Ни одного снисходительного слова, тем более оправдания не находит В.Шаламов для блатарей. Жертва общества, системы или несчастного стечения обстоятельств? Это не принимается во внимание писателем. Больше того, он говорит о необходимости уничтожения «урок», потому что, по его мнению, исправить их невозможно, зато воровской мир неудержимо притягивает и втягивает в себя слабые души, соблазняет их уголовной «романтикой», мнимой таинственностью, разгульностью и вседозволенностью.

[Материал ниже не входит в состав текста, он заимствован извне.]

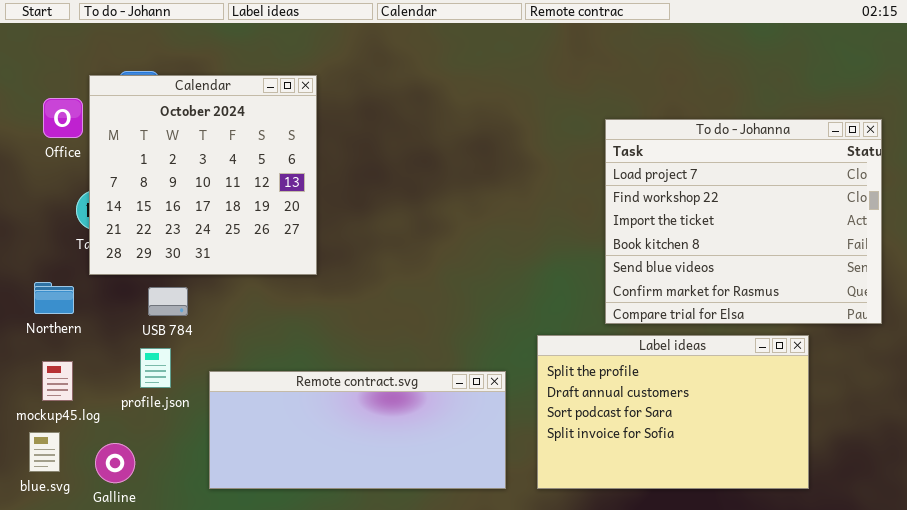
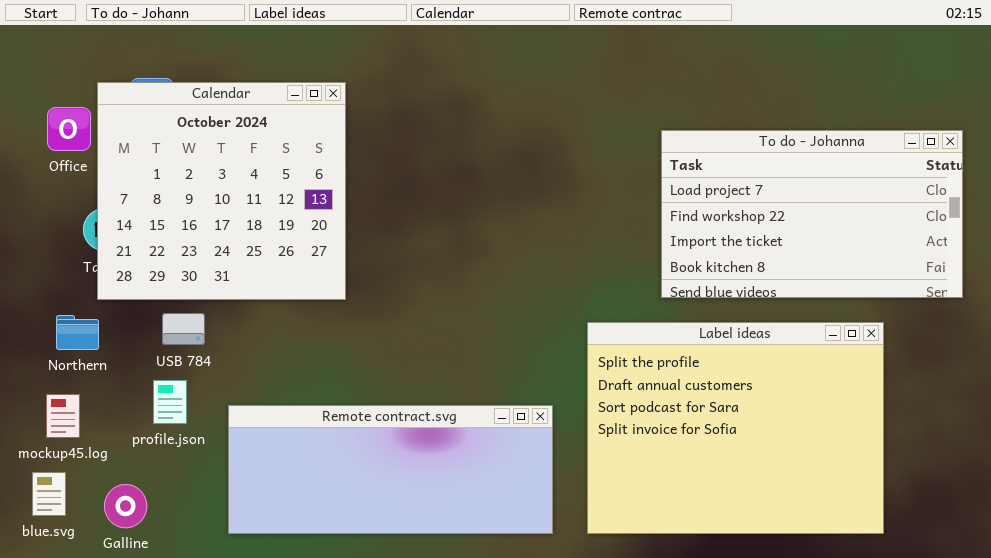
To do - Johanna: [605,119,882,324] -> [661,130,963,298], resized
Northern: [34,282,74,314] -> [56,315,99,350], moved
Label ideas: [537,335,809,489] -> [587,322,884,534], resized

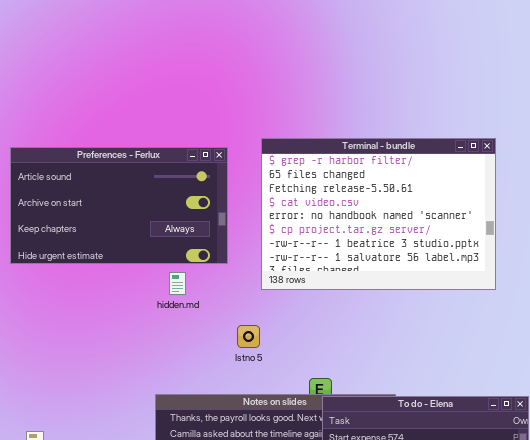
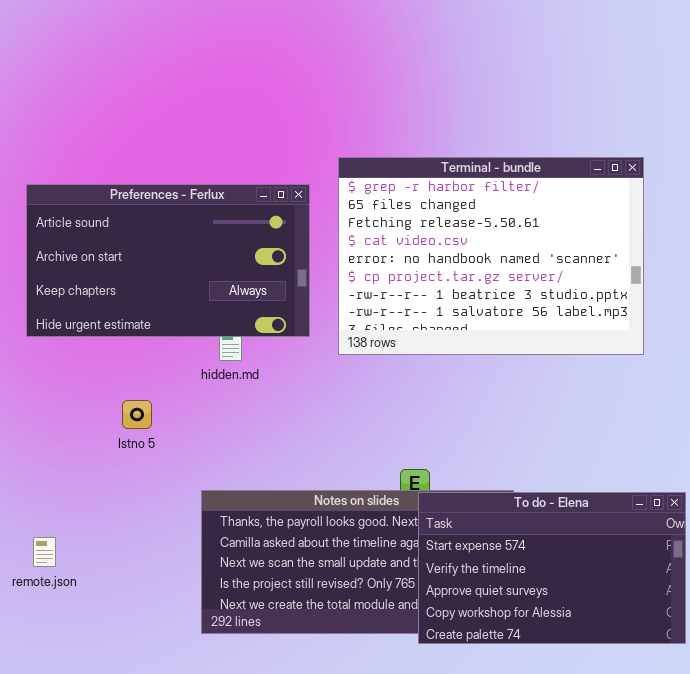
Preferences - Ferlux: [10,147,228,264] -> [26,184,310,337], moved
Istno 5: [237,325,260,348] -> [122,400,152,429], moved

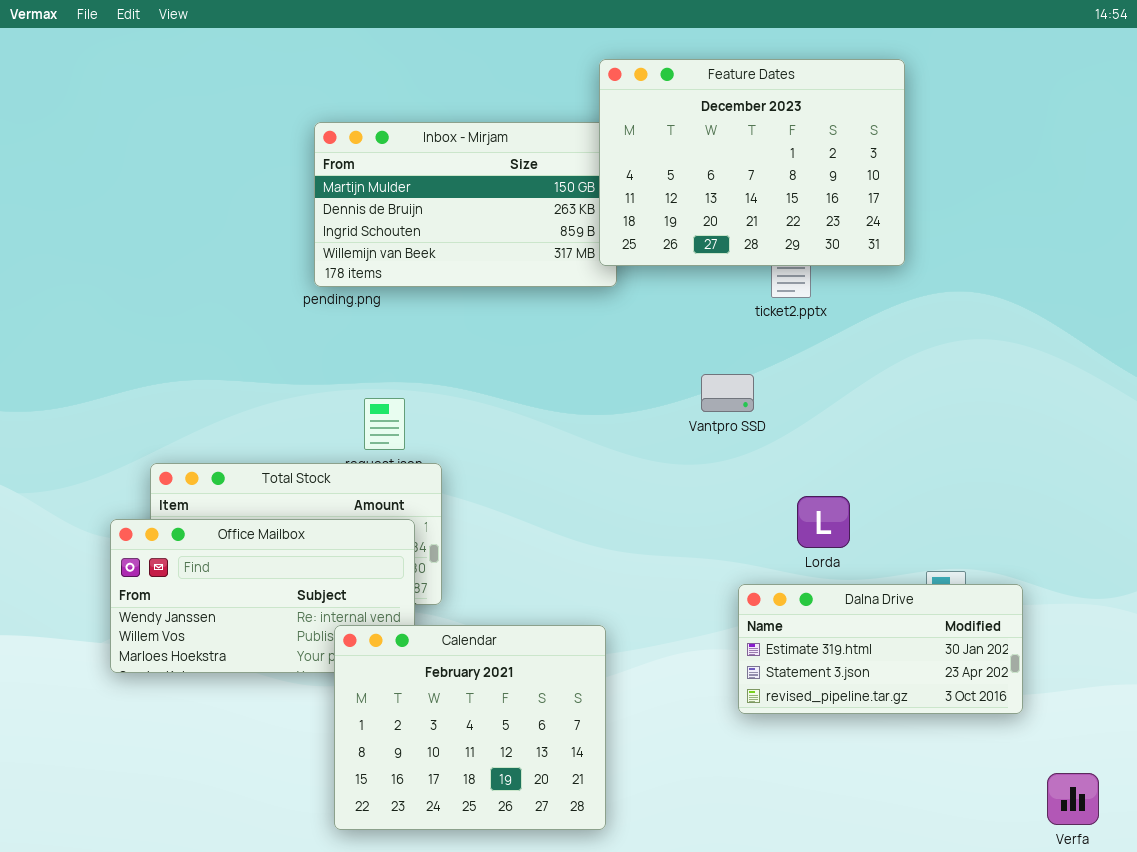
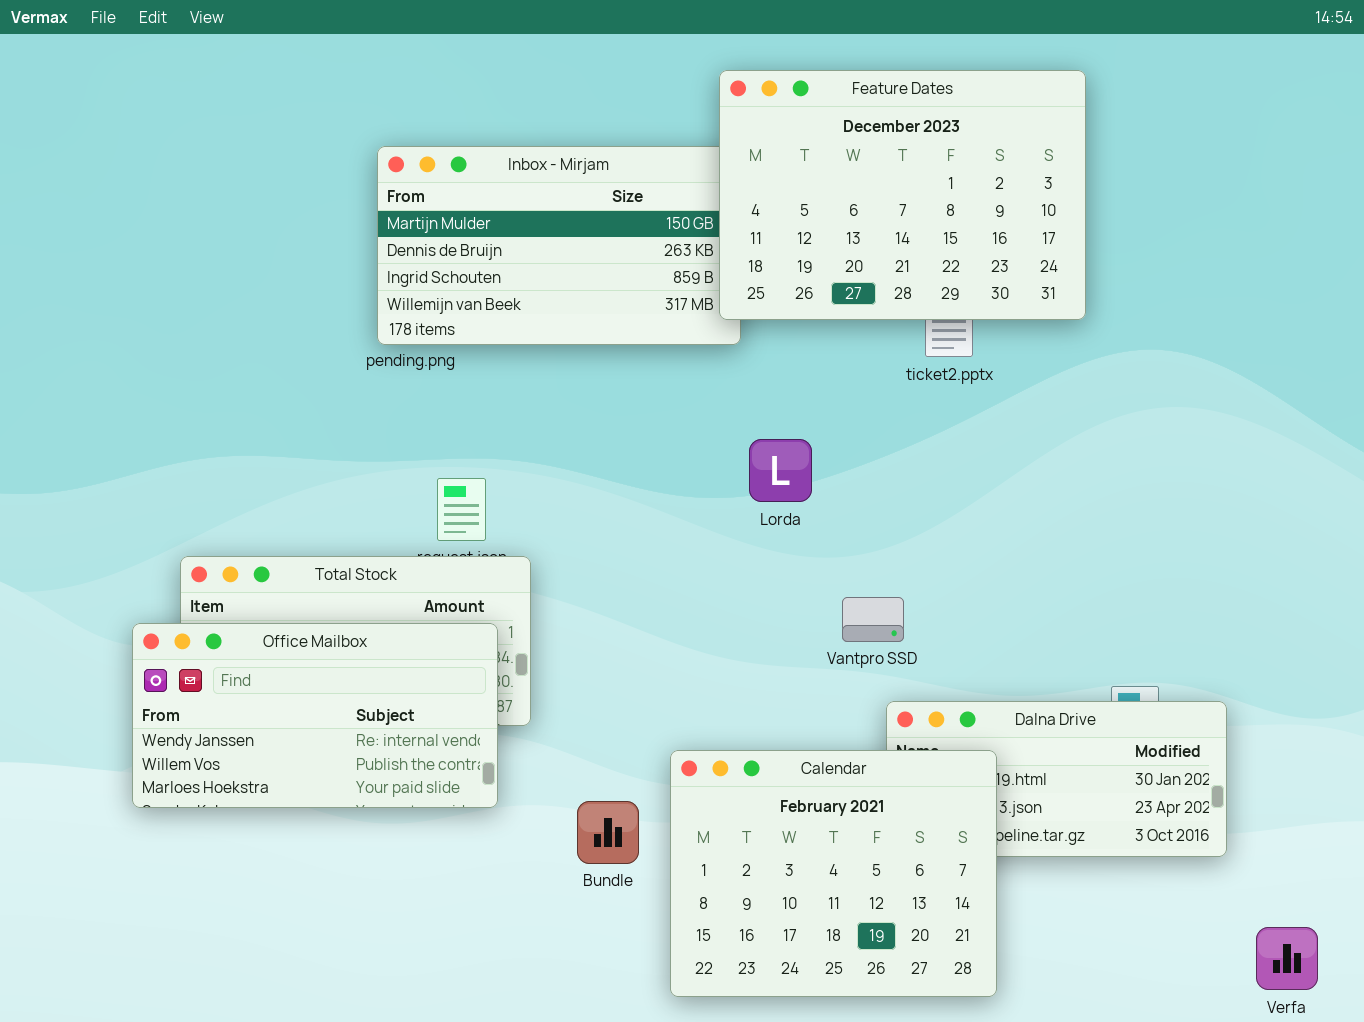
Vantpro SSD: [701,374,754,412] -> [842,597,904,642], moved
Lorda: [797,496,850,548] -> [749,439,812,502], moved
Calendar: [334,625,606,830] -> [670,750,997,997], moved

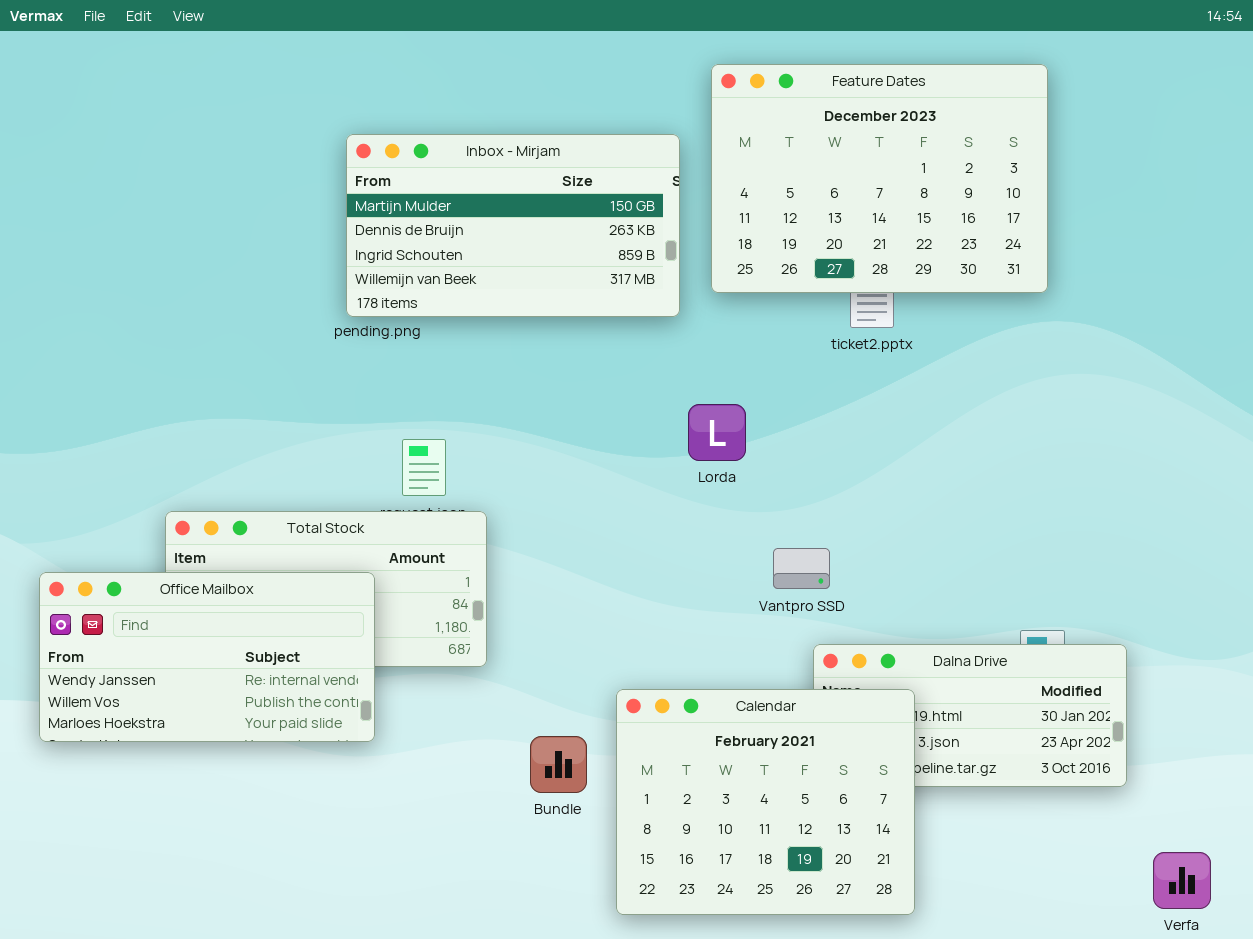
Feature Dates: [719,70,1086,320] -> [711,64,1048,293], moved
Office Mailbox: [132,623,498,808] -> [39,572,375,742], moved

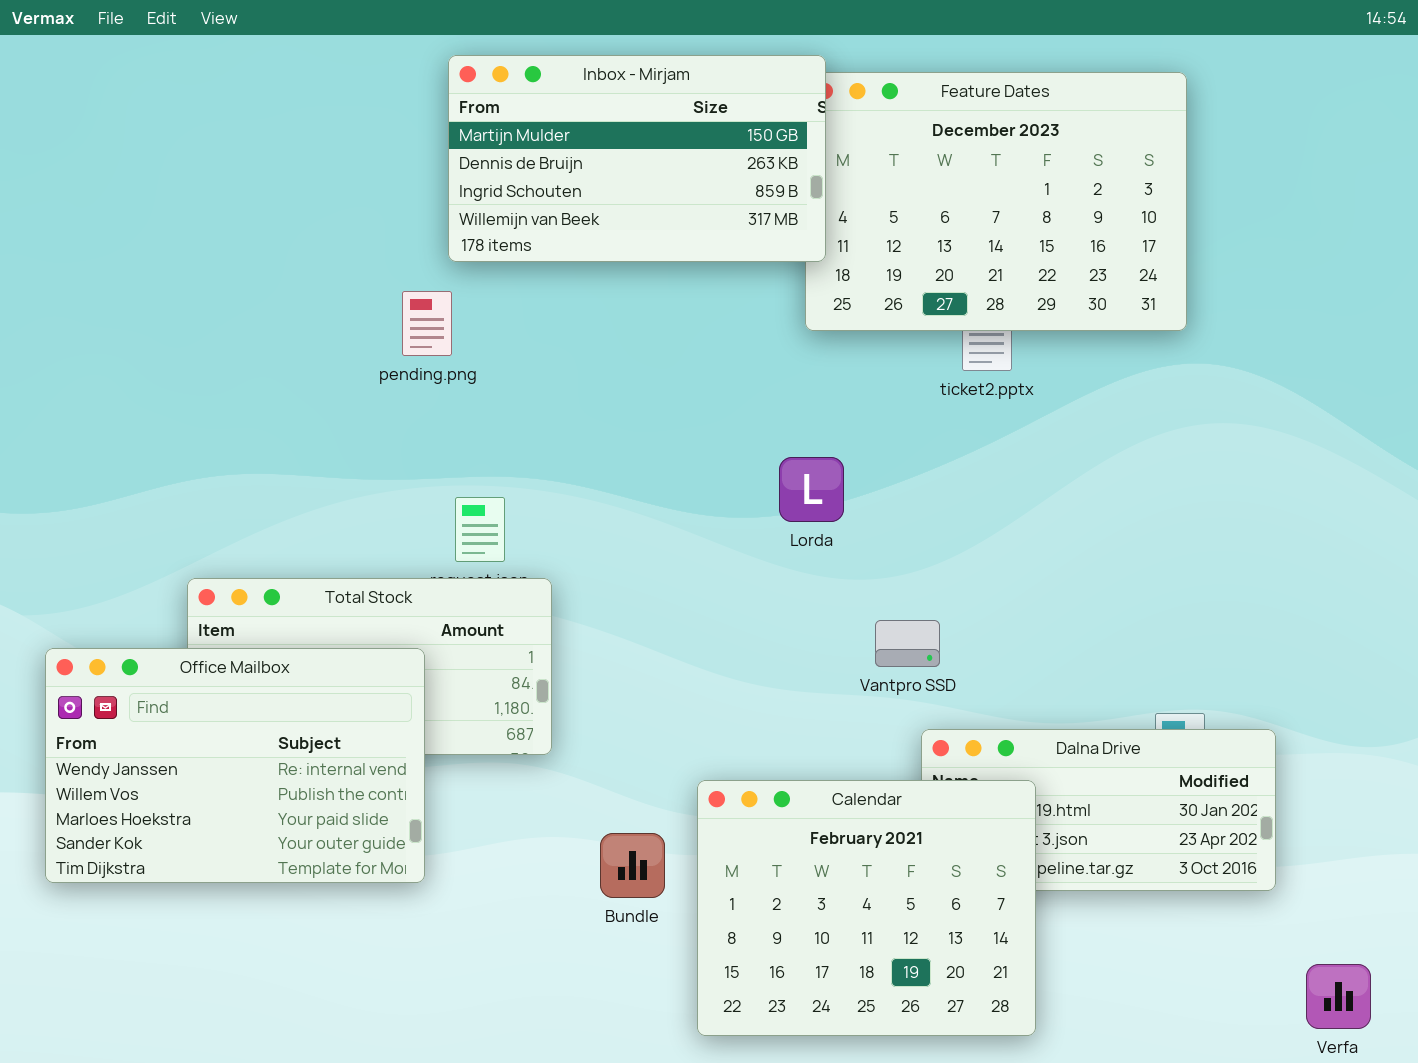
Inbox - Mirjam: [346,134,680,317] -> [448,55,826,262], moved
Office Mailbox: [39,572,375,742] -> [45,648,425,883], resized

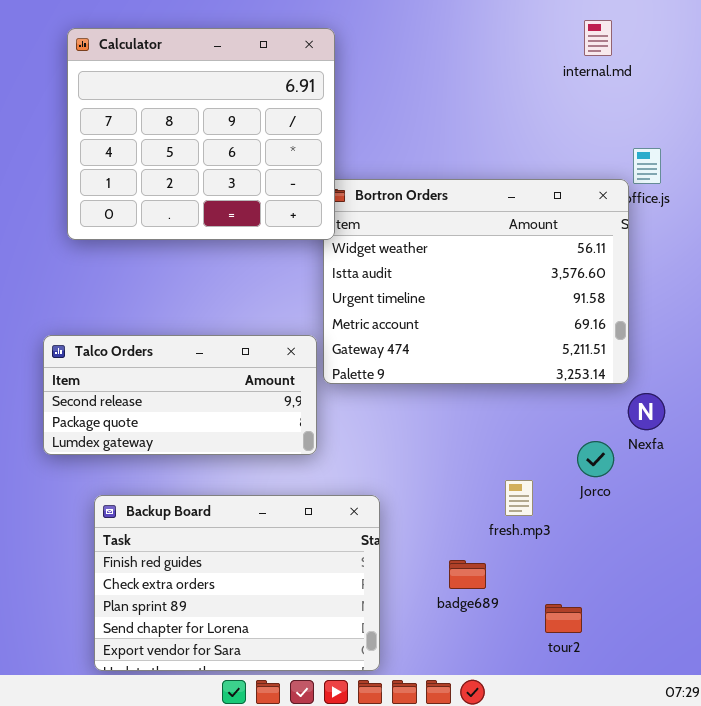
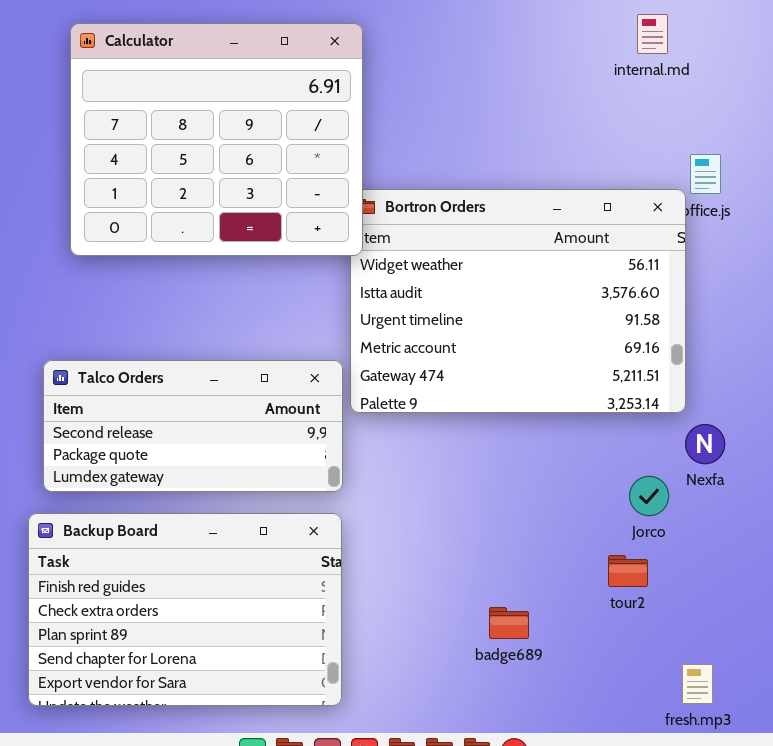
fresh.mp3: [505,480,533,516] -> [682,664,713,704], moved
Backup Board: [94,495,380,671] -> [28,513,342,706], moved
tour2: [545,604,582,633] -> [608,555,648,587], moved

Мироподобие лагеря выражалось и в том, что не только какие-нибудь крупные начальники вроде Жукова, Гаранина, Павлова приносили сюда «вывернутое дно своей души», но и те, кто стоял у самого кормила верховной власти. В сущности, Сталин и клика его соратников были такими же «паханами», как какой-нибудь Миша Булычев, только их нравственная вседозволенность обретала иные масштабы, распространялась на всю страну, направляла государственную машину уничтожения.
Приговор рабскому труду
Анализируя изображение лагеря в прозе В.Шаламова, нельзя не выделить еще одну его важнейшую грань, которую всячески старался подчеркнуть писатель. Этой гранью лагерь опять же тесно смыкался с «миром» — так же лицемерно, бесчестно и кроваво.
Из рассказа в рассказ писатель поминает, что над воротами почти каждого лагеря бывал вывешен знаменитый сталинский лозунг — «Труд есть дело чести, дело славы, дело доблести в геройства».
Но что это был на самом деле за труд?
Еще Достоевский в «Записках из Мертвого дома» писал, что тягость и каторжность работы арестанта — не столько в трудности и беспрерывности ее, сколько в том, что она — принужденная, обязательная, из-под палки.
Именно такой, принудительный, подневольный, рабский по сути своей труд Шаламов ненавидел до глубины души.